Cllr Kevin Wigens (Con, Plymstock Dunstone), a board member, said he was disappointed that Cllr Lowry was not apologising for raising council tax by two per cent.
He said quite a few West Country councils had managed to freeze council tax for a third year. Cllr Lowry said he understood the need for party political point-scoring, but added: "It's time for you to work with us."
He said the main reason for the overspending was adult social care and £375,000 extra costs for street lighting.
The council has also faced £250,000 higher waste costs and lower income from recycling.
Cllr Lowry said that another 110 staff would be "released" in the next few months, easing the wages bill.

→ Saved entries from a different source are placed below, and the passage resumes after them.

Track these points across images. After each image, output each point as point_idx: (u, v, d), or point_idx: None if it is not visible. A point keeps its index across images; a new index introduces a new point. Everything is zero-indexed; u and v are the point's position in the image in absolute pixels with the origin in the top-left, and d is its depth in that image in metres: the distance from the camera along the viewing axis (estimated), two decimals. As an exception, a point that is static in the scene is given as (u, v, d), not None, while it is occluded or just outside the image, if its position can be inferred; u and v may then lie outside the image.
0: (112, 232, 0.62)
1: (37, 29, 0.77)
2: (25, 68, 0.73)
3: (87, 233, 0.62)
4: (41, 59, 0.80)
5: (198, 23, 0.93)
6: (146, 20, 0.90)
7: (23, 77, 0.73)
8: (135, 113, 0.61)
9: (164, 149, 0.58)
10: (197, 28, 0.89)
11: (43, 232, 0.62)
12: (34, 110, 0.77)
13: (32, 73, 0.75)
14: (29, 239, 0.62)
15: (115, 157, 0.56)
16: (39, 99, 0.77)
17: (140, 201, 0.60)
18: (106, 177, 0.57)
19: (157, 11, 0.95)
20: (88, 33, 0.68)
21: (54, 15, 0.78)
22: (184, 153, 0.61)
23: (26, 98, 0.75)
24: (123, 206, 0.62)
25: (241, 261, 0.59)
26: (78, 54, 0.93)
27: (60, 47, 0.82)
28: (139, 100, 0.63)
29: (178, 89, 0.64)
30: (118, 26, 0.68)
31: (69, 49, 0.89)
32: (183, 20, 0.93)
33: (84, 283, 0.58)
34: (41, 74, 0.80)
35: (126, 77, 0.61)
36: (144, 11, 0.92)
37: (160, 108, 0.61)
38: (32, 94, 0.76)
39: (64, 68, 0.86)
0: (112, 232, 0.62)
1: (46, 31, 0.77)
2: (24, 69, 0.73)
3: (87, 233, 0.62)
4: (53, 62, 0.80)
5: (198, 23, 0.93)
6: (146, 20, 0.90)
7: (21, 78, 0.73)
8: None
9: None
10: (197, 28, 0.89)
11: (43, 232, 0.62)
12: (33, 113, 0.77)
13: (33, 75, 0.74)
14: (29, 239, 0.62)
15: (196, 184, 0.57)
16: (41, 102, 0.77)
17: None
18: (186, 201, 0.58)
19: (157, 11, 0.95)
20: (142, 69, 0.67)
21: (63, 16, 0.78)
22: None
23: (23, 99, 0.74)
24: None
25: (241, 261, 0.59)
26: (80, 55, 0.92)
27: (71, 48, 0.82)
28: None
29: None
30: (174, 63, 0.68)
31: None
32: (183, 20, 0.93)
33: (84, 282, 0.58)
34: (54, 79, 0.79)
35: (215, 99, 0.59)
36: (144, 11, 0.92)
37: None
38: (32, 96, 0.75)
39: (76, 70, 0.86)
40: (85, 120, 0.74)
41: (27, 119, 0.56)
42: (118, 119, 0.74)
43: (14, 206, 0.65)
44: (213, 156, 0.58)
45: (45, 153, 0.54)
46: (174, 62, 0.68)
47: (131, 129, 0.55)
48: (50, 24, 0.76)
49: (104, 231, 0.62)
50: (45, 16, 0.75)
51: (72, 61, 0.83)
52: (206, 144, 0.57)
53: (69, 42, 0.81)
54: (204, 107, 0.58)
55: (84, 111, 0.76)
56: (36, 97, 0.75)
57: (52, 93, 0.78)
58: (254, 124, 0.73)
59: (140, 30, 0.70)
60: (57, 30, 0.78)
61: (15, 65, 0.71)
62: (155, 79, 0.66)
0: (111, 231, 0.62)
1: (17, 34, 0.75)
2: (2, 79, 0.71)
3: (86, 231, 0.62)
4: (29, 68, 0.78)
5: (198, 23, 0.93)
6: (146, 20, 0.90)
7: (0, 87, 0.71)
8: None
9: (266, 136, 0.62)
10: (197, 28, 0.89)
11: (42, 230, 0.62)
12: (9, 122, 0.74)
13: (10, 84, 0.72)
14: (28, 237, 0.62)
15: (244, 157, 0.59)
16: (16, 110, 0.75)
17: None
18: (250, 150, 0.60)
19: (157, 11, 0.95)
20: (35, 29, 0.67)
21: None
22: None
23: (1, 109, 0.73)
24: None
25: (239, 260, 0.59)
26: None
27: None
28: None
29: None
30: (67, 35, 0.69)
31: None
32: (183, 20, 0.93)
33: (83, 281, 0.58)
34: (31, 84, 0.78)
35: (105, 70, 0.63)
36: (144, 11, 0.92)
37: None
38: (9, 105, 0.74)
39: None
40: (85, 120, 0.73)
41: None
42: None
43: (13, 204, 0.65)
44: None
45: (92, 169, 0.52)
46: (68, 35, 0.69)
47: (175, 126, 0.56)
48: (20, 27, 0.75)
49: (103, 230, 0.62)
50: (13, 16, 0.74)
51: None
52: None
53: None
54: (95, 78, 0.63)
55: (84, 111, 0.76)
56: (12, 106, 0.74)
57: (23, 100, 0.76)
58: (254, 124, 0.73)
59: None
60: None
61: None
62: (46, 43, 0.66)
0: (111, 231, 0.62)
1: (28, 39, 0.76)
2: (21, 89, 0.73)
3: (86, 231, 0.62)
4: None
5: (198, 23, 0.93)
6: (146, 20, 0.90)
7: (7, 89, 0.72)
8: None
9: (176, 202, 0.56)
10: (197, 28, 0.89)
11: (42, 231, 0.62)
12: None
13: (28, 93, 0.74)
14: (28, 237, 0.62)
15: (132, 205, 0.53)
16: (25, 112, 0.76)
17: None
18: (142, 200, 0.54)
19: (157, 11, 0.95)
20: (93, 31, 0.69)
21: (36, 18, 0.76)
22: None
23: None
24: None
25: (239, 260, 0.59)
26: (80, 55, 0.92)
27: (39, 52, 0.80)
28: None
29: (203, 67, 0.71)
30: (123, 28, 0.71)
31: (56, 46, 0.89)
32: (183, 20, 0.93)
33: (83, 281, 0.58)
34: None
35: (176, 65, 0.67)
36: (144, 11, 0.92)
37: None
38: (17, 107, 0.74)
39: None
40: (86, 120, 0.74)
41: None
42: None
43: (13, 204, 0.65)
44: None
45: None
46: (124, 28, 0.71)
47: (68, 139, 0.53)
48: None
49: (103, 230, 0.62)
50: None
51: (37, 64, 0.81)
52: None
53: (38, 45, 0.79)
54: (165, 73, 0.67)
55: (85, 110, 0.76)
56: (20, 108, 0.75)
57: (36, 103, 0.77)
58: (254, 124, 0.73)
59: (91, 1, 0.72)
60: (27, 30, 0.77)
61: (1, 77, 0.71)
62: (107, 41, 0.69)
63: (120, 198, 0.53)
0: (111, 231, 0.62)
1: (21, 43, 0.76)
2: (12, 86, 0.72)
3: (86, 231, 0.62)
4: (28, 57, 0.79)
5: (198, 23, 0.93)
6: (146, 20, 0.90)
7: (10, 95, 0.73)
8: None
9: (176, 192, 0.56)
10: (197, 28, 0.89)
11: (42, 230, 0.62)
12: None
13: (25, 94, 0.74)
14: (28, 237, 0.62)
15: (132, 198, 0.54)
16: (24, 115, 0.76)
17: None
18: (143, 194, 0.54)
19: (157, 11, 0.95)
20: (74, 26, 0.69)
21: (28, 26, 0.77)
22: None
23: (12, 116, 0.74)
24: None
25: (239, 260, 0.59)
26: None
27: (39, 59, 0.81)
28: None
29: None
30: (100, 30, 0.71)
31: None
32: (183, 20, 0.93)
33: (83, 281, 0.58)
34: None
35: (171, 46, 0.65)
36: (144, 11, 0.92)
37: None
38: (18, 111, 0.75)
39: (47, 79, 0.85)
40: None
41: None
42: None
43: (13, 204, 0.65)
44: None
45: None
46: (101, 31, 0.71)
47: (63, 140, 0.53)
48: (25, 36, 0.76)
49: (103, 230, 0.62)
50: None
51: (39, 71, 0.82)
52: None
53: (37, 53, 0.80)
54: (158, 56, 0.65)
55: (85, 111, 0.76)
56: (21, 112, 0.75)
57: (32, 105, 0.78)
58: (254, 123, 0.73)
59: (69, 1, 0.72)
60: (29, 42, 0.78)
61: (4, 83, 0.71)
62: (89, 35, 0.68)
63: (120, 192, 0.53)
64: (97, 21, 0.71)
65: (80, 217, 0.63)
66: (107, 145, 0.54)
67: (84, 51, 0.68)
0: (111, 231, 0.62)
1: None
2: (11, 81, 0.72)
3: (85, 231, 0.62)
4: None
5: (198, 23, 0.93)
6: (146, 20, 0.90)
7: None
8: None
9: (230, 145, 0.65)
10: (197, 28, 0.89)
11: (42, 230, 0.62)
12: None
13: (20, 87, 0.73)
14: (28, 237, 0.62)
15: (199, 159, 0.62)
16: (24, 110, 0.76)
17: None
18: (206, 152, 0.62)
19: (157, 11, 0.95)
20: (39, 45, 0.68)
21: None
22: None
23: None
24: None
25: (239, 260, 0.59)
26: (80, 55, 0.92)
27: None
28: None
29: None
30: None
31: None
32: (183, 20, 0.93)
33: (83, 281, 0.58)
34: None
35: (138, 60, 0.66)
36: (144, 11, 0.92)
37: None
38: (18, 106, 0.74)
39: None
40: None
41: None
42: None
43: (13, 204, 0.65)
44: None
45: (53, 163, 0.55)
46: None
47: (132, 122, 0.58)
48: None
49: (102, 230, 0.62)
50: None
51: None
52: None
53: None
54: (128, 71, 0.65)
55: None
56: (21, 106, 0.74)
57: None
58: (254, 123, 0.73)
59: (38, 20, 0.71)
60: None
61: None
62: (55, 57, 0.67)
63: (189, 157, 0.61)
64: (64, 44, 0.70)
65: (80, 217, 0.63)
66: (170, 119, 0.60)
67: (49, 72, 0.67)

"It is going to be challenging to balance the budget. We need to have a firm grip on the finances."
Cllr Lowry said he expected to have to raid the reserves.
"We don't want to keep money in the bank while cutting frontline services," he said.
But Cllr David James (Con, Plympton St Mary), a scrutiny board member, said he was concerned about the precedent set by taking cash from the reserves.
Cllr Patrick Nicholson (Con, Plympton St Mary), another board member, questioned an extra £300,000 spent on the roads.
"Is this funding the shoddy placing of tarmac in potholes which washes out in the next rain?" he said.
Cllr Lowry said he was setting aside £20million over the next ten years to resurface the city's roads. "The idea is to stop throwing good money after bad," he said.